(Records provided begins)
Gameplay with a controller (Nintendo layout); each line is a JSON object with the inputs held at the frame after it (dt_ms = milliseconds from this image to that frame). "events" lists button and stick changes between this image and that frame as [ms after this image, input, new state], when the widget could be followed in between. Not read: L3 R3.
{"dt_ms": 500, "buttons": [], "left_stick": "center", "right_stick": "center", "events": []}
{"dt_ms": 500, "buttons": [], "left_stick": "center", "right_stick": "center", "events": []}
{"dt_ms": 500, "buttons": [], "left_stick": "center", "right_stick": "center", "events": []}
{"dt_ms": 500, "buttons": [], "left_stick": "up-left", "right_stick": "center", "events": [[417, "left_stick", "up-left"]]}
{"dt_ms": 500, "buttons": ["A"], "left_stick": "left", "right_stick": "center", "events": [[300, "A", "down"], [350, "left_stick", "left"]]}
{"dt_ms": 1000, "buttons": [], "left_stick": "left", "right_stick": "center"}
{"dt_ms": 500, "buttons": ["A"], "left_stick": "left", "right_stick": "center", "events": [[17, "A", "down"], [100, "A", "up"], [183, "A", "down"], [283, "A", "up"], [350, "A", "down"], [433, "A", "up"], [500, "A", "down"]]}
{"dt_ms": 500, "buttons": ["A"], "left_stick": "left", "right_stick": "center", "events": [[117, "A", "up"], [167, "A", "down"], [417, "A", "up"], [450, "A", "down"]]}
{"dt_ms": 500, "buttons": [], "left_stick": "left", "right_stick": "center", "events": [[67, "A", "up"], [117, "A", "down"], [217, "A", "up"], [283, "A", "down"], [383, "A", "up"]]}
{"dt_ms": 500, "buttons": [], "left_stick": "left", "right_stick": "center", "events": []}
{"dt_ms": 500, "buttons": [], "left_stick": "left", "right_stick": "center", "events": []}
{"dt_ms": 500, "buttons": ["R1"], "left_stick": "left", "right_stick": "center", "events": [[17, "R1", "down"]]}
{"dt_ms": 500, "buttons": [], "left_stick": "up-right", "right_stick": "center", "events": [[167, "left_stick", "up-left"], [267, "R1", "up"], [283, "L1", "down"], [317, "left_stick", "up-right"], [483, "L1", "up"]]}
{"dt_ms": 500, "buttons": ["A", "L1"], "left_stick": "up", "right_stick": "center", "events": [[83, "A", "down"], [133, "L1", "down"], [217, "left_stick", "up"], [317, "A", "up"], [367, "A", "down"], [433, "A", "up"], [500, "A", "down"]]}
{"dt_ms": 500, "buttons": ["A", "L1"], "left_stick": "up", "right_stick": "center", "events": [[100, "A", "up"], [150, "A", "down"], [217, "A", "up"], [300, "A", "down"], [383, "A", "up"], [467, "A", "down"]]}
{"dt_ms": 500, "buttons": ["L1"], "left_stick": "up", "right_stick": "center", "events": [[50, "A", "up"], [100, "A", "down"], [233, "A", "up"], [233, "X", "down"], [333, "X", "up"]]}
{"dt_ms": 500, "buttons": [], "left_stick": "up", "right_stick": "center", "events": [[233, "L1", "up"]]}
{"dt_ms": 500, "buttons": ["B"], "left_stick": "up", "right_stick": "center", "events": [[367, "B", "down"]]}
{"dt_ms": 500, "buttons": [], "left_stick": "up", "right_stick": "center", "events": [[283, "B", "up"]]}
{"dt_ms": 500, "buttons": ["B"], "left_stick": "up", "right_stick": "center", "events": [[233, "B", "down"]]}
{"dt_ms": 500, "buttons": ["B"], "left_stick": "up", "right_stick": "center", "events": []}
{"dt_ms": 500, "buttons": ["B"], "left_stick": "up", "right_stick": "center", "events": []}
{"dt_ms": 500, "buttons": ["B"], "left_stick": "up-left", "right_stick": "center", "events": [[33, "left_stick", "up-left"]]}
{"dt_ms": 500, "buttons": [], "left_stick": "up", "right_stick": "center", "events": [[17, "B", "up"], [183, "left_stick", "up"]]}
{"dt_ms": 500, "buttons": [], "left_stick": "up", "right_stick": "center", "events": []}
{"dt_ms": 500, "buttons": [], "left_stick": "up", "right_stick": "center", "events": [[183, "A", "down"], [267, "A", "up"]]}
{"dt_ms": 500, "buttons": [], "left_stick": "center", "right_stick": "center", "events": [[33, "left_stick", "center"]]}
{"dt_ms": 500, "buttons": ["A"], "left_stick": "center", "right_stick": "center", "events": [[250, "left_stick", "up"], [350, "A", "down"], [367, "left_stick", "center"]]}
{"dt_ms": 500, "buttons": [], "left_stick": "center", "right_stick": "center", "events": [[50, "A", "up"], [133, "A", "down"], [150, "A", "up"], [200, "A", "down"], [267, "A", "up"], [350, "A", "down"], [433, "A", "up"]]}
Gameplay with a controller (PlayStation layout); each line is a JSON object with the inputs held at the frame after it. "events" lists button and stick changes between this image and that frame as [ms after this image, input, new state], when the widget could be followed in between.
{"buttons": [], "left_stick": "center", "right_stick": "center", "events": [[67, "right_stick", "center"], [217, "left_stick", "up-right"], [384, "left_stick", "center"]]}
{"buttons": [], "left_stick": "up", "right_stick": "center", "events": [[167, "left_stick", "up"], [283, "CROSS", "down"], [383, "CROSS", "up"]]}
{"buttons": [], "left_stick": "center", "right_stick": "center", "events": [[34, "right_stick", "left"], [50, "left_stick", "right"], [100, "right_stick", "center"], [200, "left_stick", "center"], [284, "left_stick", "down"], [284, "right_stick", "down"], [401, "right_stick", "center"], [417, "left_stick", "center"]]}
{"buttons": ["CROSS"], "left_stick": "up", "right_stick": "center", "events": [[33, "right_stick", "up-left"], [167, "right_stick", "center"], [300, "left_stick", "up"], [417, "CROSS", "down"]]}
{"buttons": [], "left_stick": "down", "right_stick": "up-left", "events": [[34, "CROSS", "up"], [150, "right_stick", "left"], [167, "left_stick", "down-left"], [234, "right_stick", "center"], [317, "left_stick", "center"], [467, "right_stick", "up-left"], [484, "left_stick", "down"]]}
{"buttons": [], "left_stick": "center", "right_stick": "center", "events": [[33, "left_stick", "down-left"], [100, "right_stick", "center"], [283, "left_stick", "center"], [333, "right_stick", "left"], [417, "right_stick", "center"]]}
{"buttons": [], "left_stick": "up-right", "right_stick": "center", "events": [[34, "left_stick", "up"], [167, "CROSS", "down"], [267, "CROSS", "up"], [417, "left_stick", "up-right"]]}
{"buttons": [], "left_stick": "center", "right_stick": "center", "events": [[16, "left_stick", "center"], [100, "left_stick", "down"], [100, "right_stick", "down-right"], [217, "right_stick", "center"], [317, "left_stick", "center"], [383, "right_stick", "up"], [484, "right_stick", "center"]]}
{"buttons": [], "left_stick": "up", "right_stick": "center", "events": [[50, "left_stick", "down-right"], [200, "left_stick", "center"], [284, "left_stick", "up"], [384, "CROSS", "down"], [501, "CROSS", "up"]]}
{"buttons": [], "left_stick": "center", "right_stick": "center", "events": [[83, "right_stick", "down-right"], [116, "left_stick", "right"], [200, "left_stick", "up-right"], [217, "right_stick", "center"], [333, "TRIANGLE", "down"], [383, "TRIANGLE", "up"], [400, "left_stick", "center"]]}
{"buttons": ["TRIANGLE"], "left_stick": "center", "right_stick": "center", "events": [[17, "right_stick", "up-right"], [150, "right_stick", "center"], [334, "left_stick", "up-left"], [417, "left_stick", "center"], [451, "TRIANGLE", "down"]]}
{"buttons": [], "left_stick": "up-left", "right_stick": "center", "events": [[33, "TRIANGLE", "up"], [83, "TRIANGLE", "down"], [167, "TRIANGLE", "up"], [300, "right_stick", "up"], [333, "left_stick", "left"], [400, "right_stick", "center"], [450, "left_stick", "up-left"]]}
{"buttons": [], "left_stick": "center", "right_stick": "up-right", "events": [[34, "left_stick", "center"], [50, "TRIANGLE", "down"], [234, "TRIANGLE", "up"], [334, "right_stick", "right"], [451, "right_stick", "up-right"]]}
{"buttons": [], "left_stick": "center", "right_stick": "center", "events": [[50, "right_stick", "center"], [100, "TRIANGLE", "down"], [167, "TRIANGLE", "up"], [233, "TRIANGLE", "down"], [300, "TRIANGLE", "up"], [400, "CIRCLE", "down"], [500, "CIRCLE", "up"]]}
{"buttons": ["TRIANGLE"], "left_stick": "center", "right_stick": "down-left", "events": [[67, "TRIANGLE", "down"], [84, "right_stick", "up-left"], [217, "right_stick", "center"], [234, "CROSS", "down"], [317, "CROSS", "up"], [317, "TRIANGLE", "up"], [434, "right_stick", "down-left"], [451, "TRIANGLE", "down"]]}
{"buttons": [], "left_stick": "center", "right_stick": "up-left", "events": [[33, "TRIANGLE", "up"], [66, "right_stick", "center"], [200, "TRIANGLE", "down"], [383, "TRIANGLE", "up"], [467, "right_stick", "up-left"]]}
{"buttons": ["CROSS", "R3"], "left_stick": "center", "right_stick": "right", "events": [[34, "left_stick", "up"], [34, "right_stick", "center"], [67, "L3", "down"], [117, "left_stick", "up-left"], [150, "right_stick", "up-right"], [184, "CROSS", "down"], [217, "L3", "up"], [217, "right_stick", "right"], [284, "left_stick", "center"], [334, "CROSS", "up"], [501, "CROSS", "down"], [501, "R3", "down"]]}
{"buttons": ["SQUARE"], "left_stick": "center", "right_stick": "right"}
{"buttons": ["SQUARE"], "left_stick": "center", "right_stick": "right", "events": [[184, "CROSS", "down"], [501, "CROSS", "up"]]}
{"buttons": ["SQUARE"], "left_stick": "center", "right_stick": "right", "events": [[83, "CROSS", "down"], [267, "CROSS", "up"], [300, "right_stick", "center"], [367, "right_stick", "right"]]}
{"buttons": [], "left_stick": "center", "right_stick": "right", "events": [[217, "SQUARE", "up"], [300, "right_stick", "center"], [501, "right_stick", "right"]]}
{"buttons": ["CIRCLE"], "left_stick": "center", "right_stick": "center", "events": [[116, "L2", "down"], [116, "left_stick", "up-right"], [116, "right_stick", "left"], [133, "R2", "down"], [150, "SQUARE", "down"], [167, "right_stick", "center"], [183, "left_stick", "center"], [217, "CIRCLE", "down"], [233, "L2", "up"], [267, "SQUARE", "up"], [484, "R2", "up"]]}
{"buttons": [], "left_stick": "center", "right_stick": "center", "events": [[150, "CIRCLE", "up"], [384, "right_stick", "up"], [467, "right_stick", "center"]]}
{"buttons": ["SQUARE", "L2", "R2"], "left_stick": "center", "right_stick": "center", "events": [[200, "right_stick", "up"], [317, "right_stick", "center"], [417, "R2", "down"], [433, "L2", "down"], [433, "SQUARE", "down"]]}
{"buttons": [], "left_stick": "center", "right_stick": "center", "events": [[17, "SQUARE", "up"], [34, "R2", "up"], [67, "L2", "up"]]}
(Records provided ends)
> What the task asks
Looking at the entries above, count the lines that contain "object" and answer with only the number.

> Exercise solution
2